» What you need to do: In the entries that follow, find the line containing "29: (738, 446, 5.32)" and the line containing "35: (600, 346, 6.50)", then retype exactly the lines from the first through the second, pictures excluded.

» Task data:
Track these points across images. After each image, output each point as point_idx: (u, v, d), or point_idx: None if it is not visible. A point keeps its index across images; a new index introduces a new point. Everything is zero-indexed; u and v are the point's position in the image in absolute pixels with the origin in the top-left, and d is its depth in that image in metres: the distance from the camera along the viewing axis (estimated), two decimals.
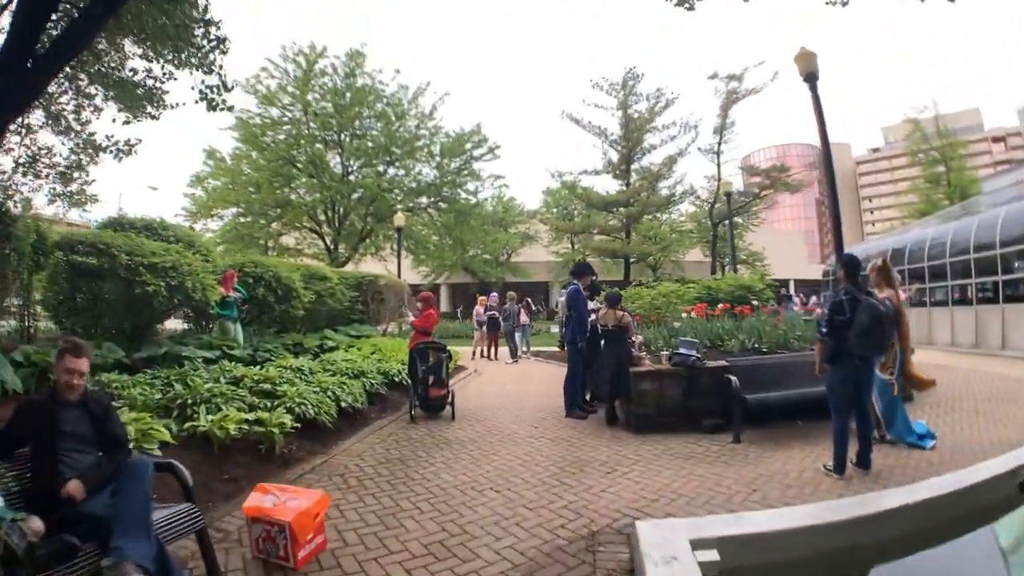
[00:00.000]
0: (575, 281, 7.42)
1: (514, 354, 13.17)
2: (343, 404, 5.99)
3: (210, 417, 4.52)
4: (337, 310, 12.19)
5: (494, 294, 14.07)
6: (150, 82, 8.14)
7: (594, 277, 7.56)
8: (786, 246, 47.03)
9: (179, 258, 7.52)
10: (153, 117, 8.56)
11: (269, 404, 5.14)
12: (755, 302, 10.05)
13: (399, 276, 17.27)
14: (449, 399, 6.86)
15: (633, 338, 6.94)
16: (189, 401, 4.73)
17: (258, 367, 6.46)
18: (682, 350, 6.44)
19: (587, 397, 7.25)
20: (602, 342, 6.81)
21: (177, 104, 8.49)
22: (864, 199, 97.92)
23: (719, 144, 24.08)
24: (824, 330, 4.45)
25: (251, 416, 4.64)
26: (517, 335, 13.42)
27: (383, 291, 14.42)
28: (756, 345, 7.39)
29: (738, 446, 5.32)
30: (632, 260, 24.16)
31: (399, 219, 18.04)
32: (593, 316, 9.27)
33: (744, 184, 26.49)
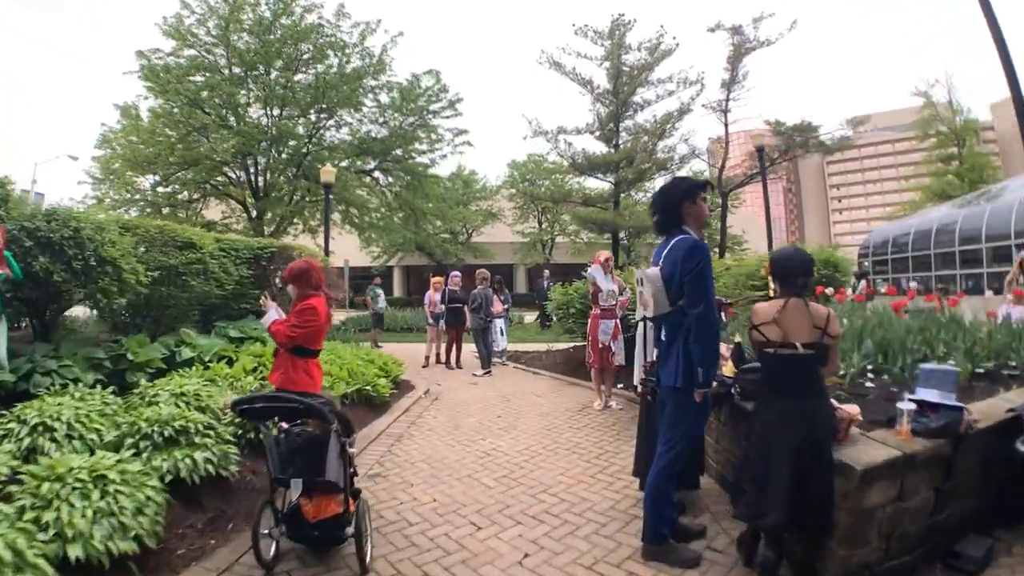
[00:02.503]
0: (685, 231, 3.01)
1: (487, 363, 9.18)
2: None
3: None
4: (216, 296, 7.94)
5: (456, 274, 9.99)
6: None
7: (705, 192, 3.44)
8: (754, 232, 44.69)
9: None
10: None
11: None
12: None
13: (327, 252, 12.99)
14: (351, 522, 2.85)
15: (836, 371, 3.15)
16: None
17: None
18: (933, 397, 2.68)
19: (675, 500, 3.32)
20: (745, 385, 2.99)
21: None
22: (832, 187, 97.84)
23: (727, 101, 20.48)
24: None
25: None
26: (498, 329, 9.40)
27: None
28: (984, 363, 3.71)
29: None
30: (621, 236, 20.39)
31: (327, 174, 13.65)
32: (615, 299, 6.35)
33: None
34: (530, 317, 19.22)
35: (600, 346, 6.50)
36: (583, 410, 6.47)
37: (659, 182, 25.64)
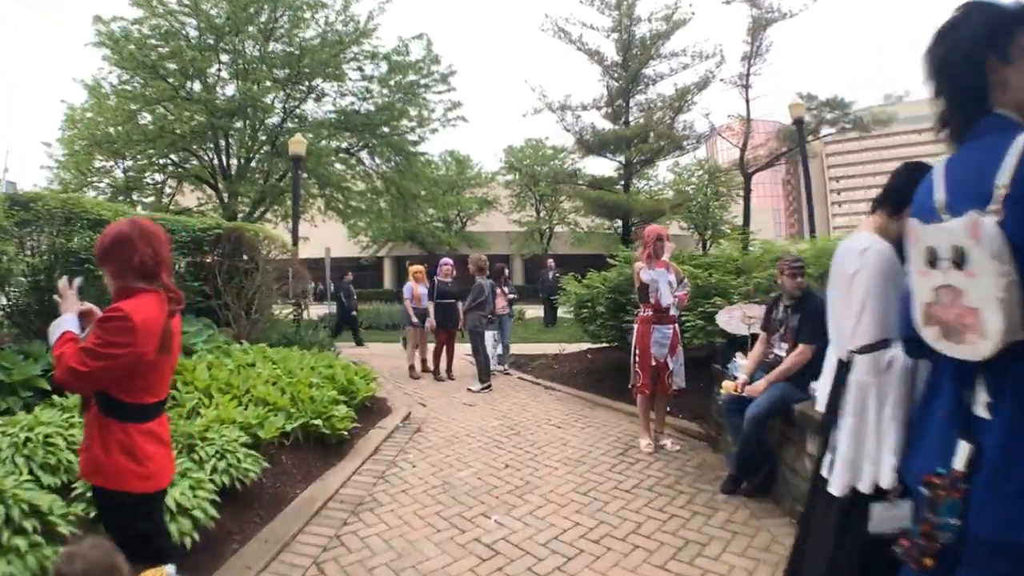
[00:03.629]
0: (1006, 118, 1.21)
1: (486, 374, 7.26)
2: None
3: None
4: None
5: (448, 263, 8.01)
6: None
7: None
8: (755, 222, 42.70)
9: None
10: None
11: None
12: None
13: (296, 239, 10.97)
14: None
15: None
16: None
17: None
18: None
19: None
20: None
21: None
22: (831, 179, 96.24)
23: (747, 76, 18.51)
24: None
25: None
26: (490, 337, 7.45)
27: (256, 257, 8.22)
28: None
29: None
30: (634, 222, 18.46)
31: (296, 145, 11.58)
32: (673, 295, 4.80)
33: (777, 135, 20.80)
34: (531, 311, 17.22)
35: (653, 363, 4.61)
36: (627, 452, 4.58)
37: (670, 162, 23.85)
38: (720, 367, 4.71)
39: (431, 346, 8.07)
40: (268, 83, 15.99)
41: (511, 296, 8.47)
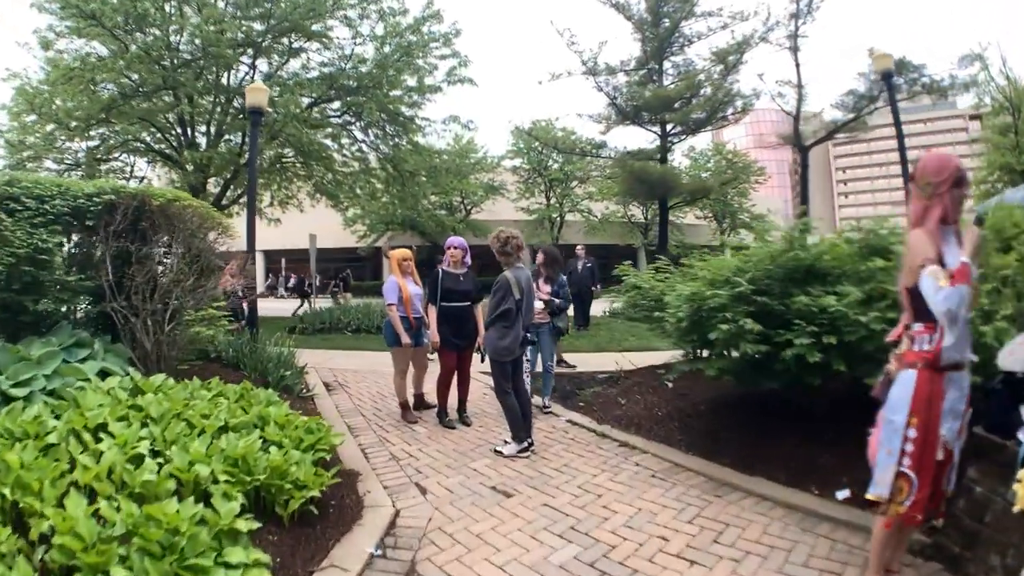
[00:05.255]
0: None
1: (522, 430, 4.28)
2: None
3: None
4: None
5: (458, 243, 5.21)
6: None
7: None
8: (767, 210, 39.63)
9: None
10: None
11: None
12: None
13: (253, 219, 8.13)
14: None
15: None
16: None
17: None
18: None
19: None
20: None
21: None
22: (838, 170, 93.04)
23: (795, 37, 15.73)
24: None
25: None
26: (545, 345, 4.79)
27: (176, 228, 5.52)
28: None
29: None
30: (672, 203, 15.77)
31: (255, 93, 8.65)
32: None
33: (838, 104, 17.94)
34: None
35: (940, 454, 1.96)
36: None
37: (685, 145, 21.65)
38: (995, 435, 2.18)
39: (432, 372, 5.40)
40: (240, 34, 13.19)
41: (553, 295, 5.59)
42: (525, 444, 4.23)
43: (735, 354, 3.45)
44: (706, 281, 3.75)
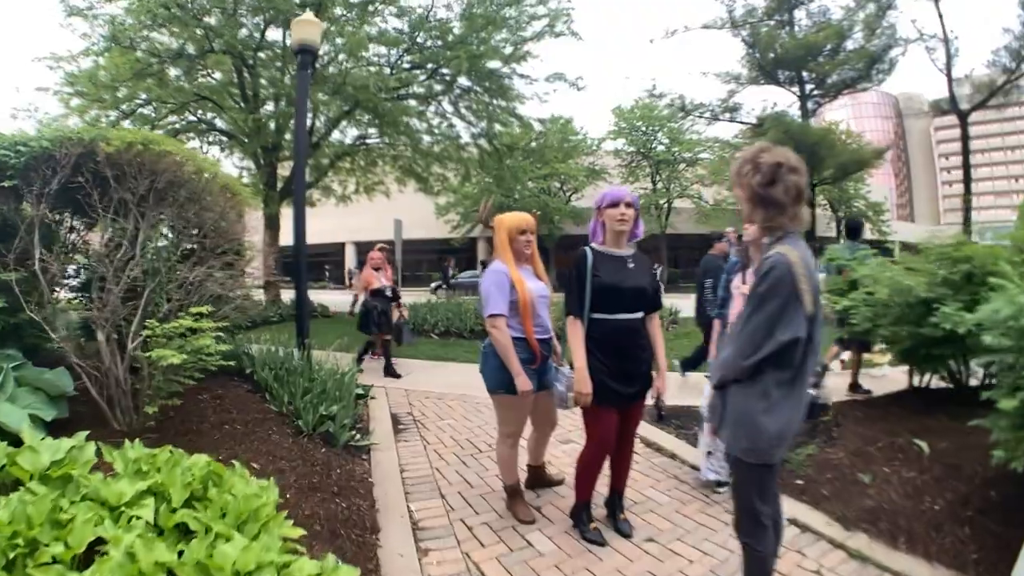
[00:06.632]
0: None
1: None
2: None
3: None
4: None
5: (621, 194, 2.58)
6: None
7: None
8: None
9: None
10: None
11: None
12: None
13: (302, 205, 5.85)
14: None
15: None
16: None
17: None
18: None
19: None
20: None
21: None
22: (941, 156, 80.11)
23: None
24: None
25: None
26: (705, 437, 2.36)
27: (184, 203, 3.56)
28: None
29: None
30: (818, 181, 12.50)
31: (303, 28, 6.37)
32: None
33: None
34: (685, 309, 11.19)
35: None
36: None
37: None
38: None
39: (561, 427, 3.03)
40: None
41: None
42: None
43: None
44: None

» Finished task:
29: (738, 446, 5.32)
30: (632, 260, 24.16)
31: (399, 219, 18.04)
32: (593, 316, 9.27)
33: (744, 184, 26.49)
[00:02.503]
0: (685, 231, 3.01)
1: (487, 363, 9.18)
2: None
3: None
4: (216, 296, 7.94)
5: (456, 274, 9.99)
6: None
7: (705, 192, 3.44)
8: (754, 232, 44.69)
9: None
10: None
11: None
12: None
13: (327, 252, 12.99)
14: (351, 522, 2.85)
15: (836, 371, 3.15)
16: None
17: None
18: (933, 397, 2.68)
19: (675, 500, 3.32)
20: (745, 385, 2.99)
21: None
22: (832, 187, 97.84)
23: (727, 101, 20.48)
24: None
25: None
26: (498, 329, 9.40)
27: None
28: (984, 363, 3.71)
29: None
30: (621, 236, 20.39)
31: (327, 174, 13.65)
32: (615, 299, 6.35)
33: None
34: (530, 317, 19.22)
35: (600, 346, 6.50)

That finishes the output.